What this task involves: Continue the passage on Norway's offshore oil industry below, starting right after its final sentence.

>> BEGIN Excerpt to read

Ekofisk - a Christmas present in 1969

Exploration for oil and gas in the Norwegian North Sea began at 08.20 on 19. july 1966, when Ocean Traveler spudded the first well in these waters. But wells were needed before the industry's luck turned. Ekofisk was discovered in the late autumn of 1969, earning it the nickname "Norway's Christmas present" Regular oil production began from this field in 1971. Today, Norway ranks second only to Saudi Arabia among the world's oil exporters.


Life offshore

About 25 000 people work on the Norwegian continental shelf in relation to oil and gas production, with some 3000-4000 employed on the installations at any one time. About 10 per cent of this workforce are women.
Norway had 42 fields producing in the North Sea and eight in the Norwegian Sea at 31 December 2005. Eighty nine fixed installations were in regular Operation then, while 21 had ceased production.
An offshore tour lasts normally 14 days, followed by four weeks of free time on land. After a 12-hour shift, most crew relax in the common rooms. They gather in the lounge for a chat, a read of the papers, a game of cards, a smoke and a cup of coffee. The latest newspapers from all over Norway, and particularly the local press are important for welfare on board.

>> END Excerpt to read
>> BEGIN Given information

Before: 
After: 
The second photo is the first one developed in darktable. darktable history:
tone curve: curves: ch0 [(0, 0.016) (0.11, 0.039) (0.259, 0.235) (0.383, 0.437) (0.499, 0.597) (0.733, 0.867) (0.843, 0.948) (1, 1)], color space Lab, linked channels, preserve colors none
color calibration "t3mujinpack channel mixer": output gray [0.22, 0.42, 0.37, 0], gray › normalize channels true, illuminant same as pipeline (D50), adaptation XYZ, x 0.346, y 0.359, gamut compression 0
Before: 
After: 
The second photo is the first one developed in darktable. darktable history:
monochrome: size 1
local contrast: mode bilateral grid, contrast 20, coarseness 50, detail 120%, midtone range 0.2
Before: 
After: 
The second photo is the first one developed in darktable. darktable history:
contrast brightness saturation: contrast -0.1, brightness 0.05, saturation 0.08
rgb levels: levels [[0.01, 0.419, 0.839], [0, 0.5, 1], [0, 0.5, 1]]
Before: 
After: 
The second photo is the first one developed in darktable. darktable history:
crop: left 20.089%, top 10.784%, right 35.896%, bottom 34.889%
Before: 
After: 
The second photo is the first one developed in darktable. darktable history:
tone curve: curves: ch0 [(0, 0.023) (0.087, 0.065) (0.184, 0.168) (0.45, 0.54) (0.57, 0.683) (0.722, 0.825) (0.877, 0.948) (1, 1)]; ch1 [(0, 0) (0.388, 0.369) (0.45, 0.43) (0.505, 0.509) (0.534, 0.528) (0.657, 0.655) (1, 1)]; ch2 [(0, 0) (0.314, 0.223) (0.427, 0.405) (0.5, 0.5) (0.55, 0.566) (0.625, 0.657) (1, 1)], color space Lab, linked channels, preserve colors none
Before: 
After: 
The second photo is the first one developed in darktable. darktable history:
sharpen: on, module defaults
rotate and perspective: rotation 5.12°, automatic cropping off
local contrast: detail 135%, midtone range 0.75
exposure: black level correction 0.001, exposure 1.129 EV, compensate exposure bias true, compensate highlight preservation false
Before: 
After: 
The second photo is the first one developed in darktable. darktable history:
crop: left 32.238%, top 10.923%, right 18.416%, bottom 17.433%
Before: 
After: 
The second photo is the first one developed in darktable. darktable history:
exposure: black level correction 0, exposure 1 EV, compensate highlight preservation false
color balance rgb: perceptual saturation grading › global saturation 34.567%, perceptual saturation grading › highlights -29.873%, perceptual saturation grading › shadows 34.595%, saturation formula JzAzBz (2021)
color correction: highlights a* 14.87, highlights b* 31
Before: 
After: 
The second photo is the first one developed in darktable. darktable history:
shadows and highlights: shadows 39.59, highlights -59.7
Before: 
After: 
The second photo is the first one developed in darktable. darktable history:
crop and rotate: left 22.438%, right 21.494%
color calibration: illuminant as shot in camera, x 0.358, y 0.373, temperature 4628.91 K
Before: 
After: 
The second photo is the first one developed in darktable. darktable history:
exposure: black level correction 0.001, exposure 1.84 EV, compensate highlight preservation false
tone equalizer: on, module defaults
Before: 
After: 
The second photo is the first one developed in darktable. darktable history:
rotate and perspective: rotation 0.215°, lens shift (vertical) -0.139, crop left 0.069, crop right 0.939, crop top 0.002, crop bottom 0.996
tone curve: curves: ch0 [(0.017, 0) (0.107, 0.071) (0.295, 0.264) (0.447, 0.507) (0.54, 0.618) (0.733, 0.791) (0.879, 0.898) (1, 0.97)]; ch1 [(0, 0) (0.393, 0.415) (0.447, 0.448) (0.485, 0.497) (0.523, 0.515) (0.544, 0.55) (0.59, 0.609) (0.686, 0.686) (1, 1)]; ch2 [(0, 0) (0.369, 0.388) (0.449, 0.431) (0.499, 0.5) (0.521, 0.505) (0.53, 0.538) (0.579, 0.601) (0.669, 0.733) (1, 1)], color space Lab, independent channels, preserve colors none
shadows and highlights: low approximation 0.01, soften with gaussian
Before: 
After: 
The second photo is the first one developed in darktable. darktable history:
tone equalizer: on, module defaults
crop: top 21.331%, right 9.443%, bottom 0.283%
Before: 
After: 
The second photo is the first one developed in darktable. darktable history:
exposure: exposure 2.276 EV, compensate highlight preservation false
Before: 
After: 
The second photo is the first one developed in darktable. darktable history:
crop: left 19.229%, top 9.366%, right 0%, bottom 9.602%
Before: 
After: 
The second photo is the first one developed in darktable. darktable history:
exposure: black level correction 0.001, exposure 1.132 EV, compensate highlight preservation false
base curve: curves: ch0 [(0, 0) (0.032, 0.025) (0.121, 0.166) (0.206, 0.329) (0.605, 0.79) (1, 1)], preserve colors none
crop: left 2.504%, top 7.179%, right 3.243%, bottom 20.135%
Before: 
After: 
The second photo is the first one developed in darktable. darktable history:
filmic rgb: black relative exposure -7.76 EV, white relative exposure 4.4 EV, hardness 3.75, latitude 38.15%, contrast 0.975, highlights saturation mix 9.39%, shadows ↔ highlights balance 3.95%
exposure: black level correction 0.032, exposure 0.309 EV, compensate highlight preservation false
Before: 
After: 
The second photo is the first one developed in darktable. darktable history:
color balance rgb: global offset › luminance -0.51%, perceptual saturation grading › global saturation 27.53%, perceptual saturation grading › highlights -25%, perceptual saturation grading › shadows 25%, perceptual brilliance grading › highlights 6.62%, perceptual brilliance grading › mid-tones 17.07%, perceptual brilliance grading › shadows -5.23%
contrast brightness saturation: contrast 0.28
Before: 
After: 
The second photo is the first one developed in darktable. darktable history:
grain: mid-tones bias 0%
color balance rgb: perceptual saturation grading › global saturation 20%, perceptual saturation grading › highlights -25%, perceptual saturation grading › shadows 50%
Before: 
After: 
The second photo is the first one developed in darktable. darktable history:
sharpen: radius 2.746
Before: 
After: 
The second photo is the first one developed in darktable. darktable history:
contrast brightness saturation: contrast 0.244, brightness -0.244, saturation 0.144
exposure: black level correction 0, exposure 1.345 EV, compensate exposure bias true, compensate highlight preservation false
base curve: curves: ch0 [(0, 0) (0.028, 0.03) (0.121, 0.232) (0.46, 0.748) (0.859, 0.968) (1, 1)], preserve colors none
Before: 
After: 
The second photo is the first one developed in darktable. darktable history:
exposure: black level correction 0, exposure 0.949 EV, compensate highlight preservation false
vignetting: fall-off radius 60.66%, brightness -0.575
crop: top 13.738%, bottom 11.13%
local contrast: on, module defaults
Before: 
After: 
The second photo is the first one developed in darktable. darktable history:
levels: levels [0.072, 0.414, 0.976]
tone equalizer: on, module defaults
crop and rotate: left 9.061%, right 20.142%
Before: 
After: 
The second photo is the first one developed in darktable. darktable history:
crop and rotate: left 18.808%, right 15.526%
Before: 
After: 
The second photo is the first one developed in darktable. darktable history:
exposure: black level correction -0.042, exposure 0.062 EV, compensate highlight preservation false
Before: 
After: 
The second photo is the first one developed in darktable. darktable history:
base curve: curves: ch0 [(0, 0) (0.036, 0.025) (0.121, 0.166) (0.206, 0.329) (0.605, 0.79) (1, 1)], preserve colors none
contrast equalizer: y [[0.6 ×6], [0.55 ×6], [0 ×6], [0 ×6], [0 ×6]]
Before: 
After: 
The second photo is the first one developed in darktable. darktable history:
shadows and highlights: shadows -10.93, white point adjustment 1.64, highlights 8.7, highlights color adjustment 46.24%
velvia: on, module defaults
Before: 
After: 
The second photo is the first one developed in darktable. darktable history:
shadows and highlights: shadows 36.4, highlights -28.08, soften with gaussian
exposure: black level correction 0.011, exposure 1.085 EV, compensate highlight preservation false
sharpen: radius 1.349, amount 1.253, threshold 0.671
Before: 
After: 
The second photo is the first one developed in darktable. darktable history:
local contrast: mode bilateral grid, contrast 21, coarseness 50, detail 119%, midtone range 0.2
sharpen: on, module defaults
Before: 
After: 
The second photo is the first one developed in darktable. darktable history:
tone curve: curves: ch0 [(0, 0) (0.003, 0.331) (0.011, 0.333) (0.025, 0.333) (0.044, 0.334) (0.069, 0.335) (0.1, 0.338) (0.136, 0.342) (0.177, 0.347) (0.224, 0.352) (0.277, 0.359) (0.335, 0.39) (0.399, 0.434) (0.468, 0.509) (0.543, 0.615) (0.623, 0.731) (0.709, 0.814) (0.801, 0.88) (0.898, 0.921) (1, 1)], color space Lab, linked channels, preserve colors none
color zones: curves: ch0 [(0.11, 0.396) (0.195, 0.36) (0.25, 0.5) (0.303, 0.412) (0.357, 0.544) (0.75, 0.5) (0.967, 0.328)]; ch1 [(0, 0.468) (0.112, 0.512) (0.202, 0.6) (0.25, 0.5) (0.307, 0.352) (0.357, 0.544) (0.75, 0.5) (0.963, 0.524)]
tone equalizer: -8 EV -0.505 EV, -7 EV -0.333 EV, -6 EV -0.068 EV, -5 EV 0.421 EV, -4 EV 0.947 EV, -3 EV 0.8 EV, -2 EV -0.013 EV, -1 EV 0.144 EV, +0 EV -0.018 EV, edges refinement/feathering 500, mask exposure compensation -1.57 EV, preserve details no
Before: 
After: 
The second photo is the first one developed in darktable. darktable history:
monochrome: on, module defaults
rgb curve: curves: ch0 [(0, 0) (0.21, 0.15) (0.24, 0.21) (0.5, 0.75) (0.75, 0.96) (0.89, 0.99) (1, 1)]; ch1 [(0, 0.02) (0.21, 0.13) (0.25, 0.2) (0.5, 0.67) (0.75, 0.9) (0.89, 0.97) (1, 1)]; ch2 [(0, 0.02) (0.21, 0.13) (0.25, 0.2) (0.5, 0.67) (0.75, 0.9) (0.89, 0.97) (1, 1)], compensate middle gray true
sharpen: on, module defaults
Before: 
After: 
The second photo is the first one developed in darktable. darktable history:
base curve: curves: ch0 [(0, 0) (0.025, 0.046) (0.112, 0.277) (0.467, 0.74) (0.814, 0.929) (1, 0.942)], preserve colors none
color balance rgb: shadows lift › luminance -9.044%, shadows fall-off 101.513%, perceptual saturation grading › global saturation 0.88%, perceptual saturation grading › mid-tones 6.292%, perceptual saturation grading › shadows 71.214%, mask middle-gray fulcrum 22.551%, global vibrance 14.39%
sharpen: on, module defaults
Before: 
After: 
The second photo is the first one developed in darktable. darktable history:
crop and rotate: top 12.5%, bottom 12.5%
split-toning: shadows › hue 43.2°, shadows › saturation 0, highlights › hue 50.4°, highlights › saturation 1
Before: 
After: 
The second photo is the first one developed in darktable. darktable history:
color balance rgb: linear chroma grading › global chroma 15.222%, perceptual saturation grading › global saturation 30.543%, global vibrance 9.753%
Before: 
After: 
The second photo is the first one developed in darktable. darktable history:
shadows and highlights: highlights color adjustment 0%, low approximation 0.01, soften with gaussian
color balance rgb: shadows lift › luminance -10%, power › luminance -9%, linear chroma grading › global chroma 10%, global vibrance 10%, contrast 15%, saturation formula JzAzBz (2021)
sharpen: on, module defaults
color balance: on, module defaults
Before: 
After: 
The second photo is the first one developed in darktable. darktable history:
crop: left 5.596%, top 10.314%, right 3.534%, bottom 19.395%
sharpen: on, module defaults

>> END Given information

Result:
At work

Crew employed on deck or in the process facilities keep their work garments and personal protective gear in the changing room. The job calls for protective goggles, gloves and boots, ear protectors, hard hats and flame-retardant clothes, Personnel also have to wear safety harnesses and lifejackets when working up high or over water. During hot work, such as welding, the areas involved must be free of gas or other easily-combustible substances.

The catering department is responsible for the changing rooms and for cleaning the living quarters. But keeping things clean and tidy is not the only element in a good working environment. Strict rules on hygiene aim to avoid outbreaks of illness food poisoning, for instance which could at worst mean a production shut-down.